Pour qu’une vente soit taxable à la TVA, encore faut-il que le vendeur agisse comme un assujetti.

La notion d’assujetti en matière de fiscalité immobilière a fait l’objet de précisions intéressantes en jurisprudence, tant interne que communautaire. Nous nous référons souvent à l’arrêt rendu par la Cour de justice le 4 décembre 1990 « Van Tiem », et en droit interne à l’arrêt rendu par le Conseil d’Etat en date du 9 juin 2020, ainsi qu’aux conclusions du commissaire du Gouvernement Madame Karin Ciavaldini.

Cette jurisprudence a d’ailleurs en partie été intégrée au bulletin officiel des finances publiques.

En substance, il en ressort qu’une personne physique a la qualité d’assujetti notamment lorsqu’elle entreprend des démarches actives de commercialisation foncière, par exemple la réalisation de travaux de viabilisation ou la mise en œuvre de moyens de commercialisation, similaires à celles déployées par un lotisseur.
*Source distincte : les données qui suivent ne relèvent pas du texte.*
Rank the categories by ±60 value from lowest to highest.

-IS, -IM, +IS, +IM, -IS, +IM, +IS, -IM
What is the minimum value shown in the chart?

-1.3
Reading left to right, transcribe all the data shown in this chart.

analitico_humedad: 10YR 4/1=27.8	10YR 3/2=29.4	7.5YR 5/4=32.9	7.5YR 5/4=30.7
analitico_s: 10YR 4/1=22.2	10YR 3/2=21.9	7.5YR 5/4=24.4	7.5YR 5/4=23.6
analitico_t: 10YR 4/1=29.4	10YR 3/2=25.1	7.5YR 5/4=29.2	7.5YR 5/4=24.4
Fort heureusement, les cas dans lesquels ces critères sont remplis ne représentent pas la majorité des opérations.

Quel régime de TVA en cas d’assujettissement du vendeur ?

Lorsque le vendeur a la qualité d’assujetti, l’opération entre dans le champ d’application de la TVA. S’agissant de la vente d’un terrain à bâtir, il y a en principe TVA sur le prix total au taux de 20%.
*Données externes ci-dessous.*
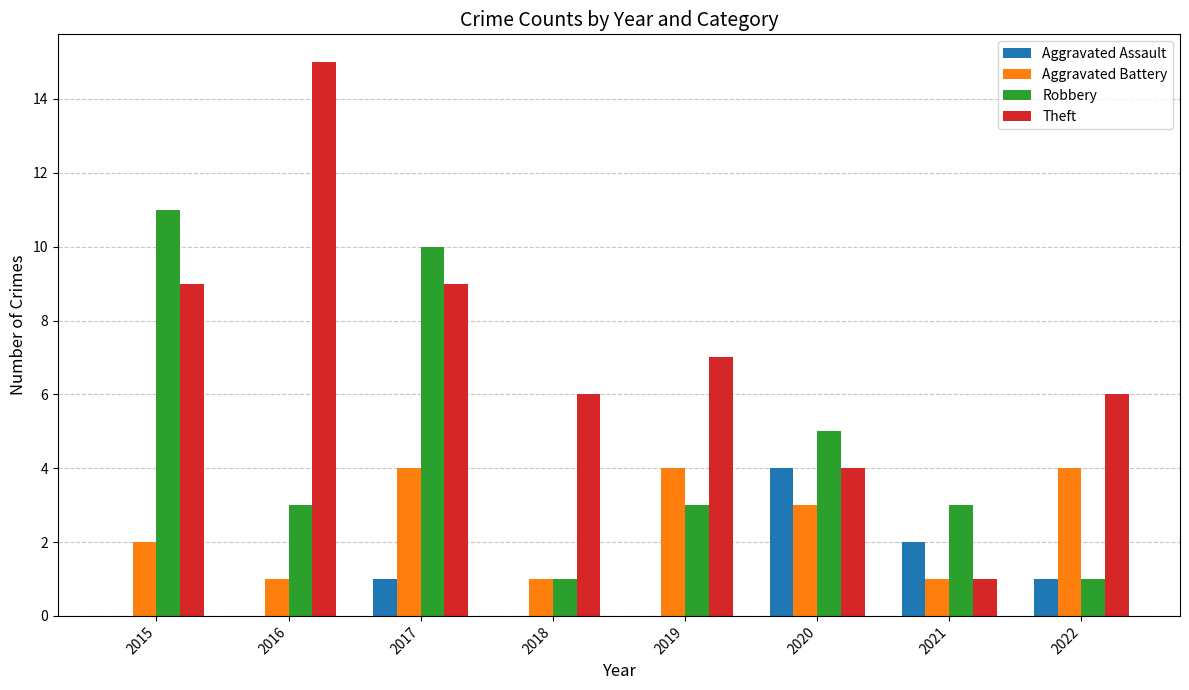

Which series has the largest total across all categories?

Theft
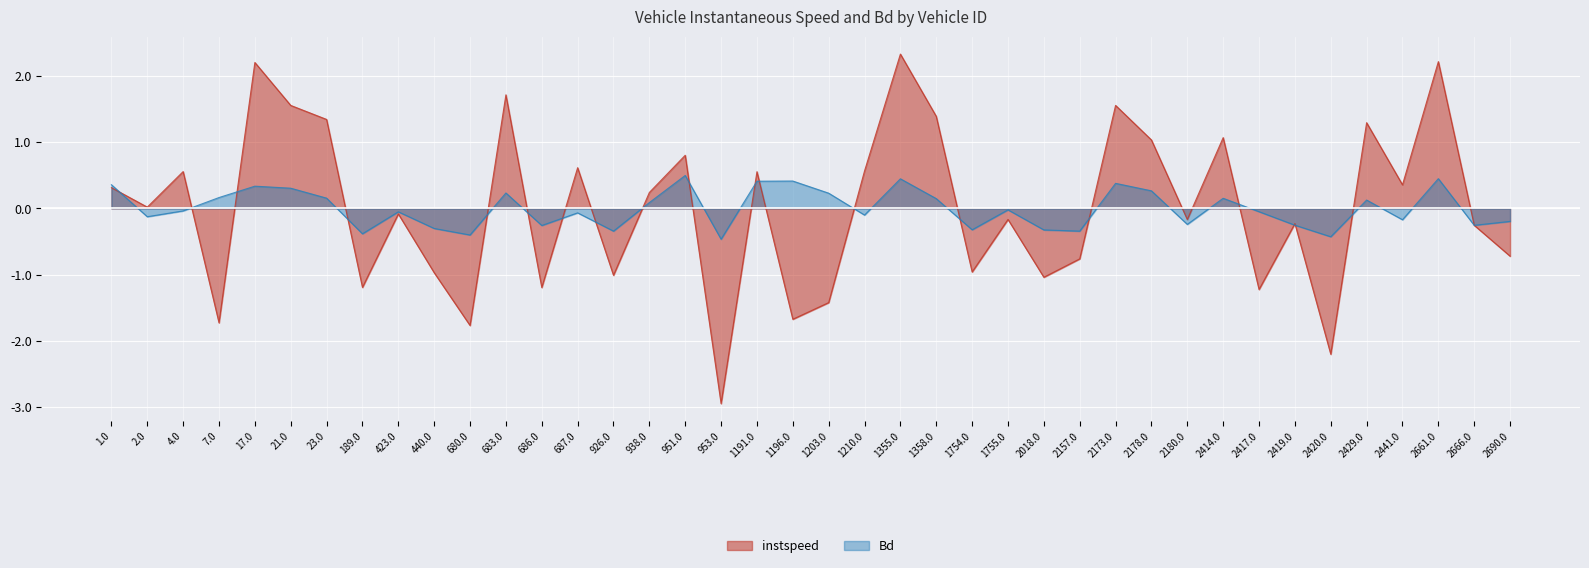

Where do Bd and instspeed first cross each other?

1.0 and 2.0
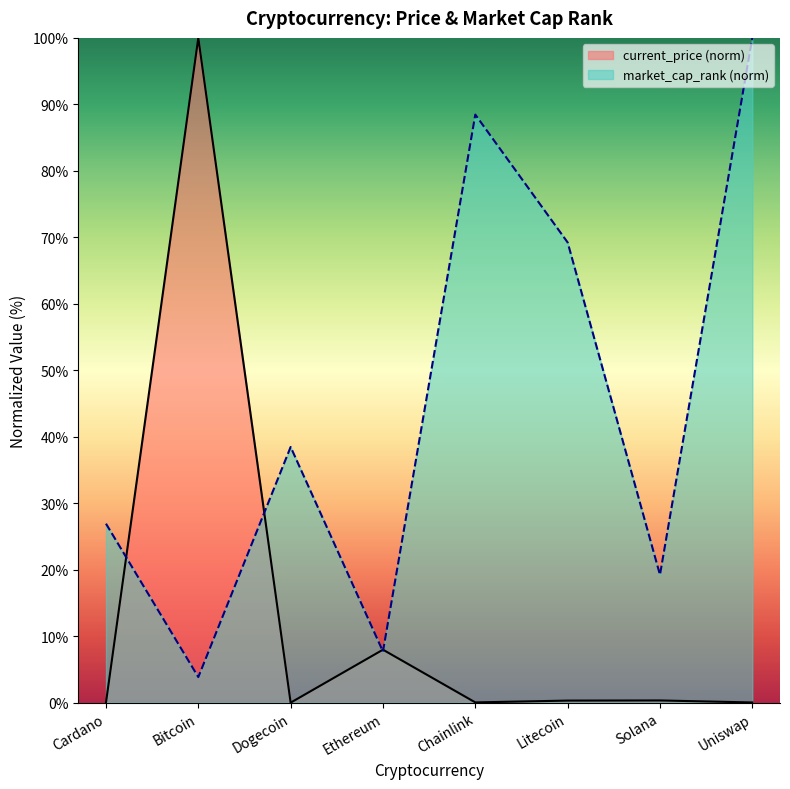

Does the chart display data point markers on the line(s)?

No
En effet, le seul moyen d’obtenir une TVA sur la marge serait que la division parcellaire ait été effectuée avant l’acquisition par le vendeur. Or au cas particulier, il n’est pas envisageable que le contribuable ait songé plusieurs années auparavant à cette précision.

Bien souvent en pareille situation, la qualité d’assujetti n’a pas été anticipée suffisamment en amont et le contribuable subit les règles défavorables qui en découlent.

Notons toutefois qu’il faut être rassurant sur ce sujet, puisqu’il demeure assez rare qu’un vendeur particulier puisse revêtir la qualité d’assujetti en cédant une parcelle de terrain de sa résidence principale. Dès lors, aucune TVA ne sera applicable sur le prix de vente.